Sometimes it was better to break noise discipline than to write on the pad. The very existence of bolo beans was highly classified, and Wolverine didn’t want to risk carrying a written explanation around with him. It was one thing to get killed with a few boxes of enemy ammo in his rucksack—the gooks searching his body would probably not be too suspicious of that. But it was another thing altogether to carry a written explanation of one of SOG’s sneakier tricks around in his pocket. He didn’t plan to die on this mission, but that was no reason to get careless. Wolverine wouldn’t even have been able to get hold of the bolo beans without Pappy Stagg’s connections—not now, now that he was out of SOG. They were hardly an item to be signed for in supply, not even in the Lurp platoon. Wolverine replaced three of the ammo boxes in the cache with booby-trapped rounds, then fitted the lid back on the crate and pressed it tight.
Mopar was impressed.
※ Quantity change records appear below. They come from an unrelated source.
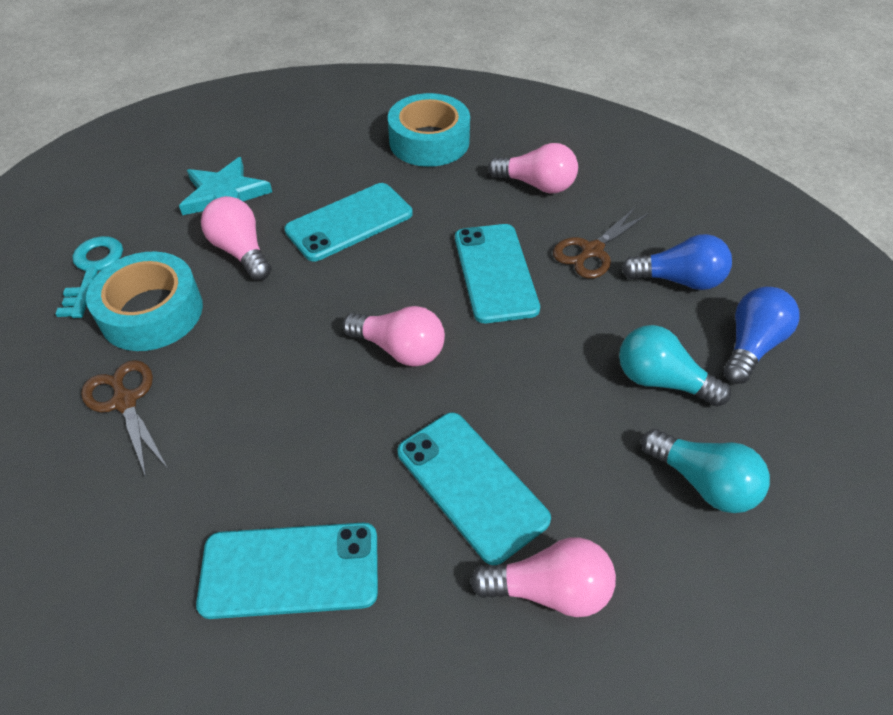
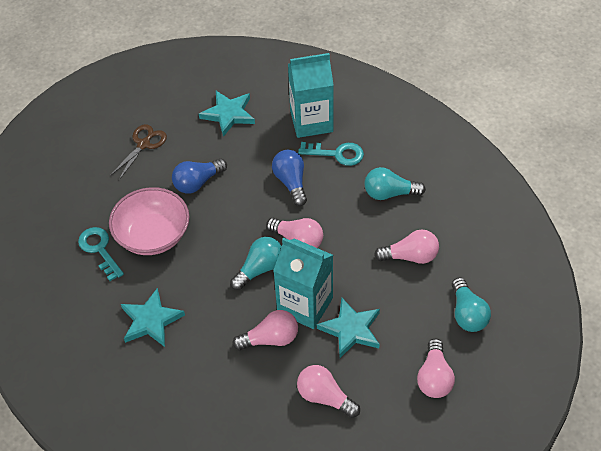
brown scissors: [81,360,168,477] [553,208,649,279] = 2 -> [110,124,167,180] = 1
pink bowl: none = 0 -> [109,187,189,255] = 1
pink light bulb: [201,196,271,281] [342,306,445,367] [470,537,616,617] [488,143,578,193] = 4 -> [233,310,298,350] [266,218,323,248] [297,365,360,418] [374,229,439,264] [417,339,455,398] = 5
turquoise carton: none = 0 -> [273,238,333,329] [288,53,334,138] = 2
turquoise key: [55,236,123,318] = 1 -> [78,227,124,281] [298,142,364,166] = 2
turquoise light bulb: [619,325,731,406] [641,429,770,513] = 2 -> [230,237,282,290] [364,167,426,200] [452,277,491,332] = 3
turquoise phone: [196,523,378,619] [284,183,413,262] [398,412,551,565] [455,224,540,323] = 4 -> none = 0
turquoise star: [179,157,272,215] = 1 -> [121,288,185,347] [199,91,255,137] [317,298,380,358] = 3
turquoise tape: [86,251,203,351] [388,93,470,167] = 2 -> none = 0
He kept his eye on his security zone, but he couldn’t resist peeking over his shoulder at Wolverine.
“Maybe after this next extension is over I can extend for SOG,” he thought. “If Pappy Stagg and Wolverine put in a word with the right people it shouldn’t be too hard.” It was almost impossible, he knew, to get on a Special Forces “A” Team without going through the Special Warfare School at Fort Bragg. But with the right clearance, the right experience, and the right references, it shouldn’t be too hard to get in one of the really off-the-wall projects where a man didn’t have to know too much about training indigenous troops, as long as he knew how to patrol and keep his mouth shut. Mopar didn’t know too much about SOG, but from what he heard, it sounded like they had a lot of fun when they were in the rear and didn’t have any superstitious awe of international borders when they went into the field.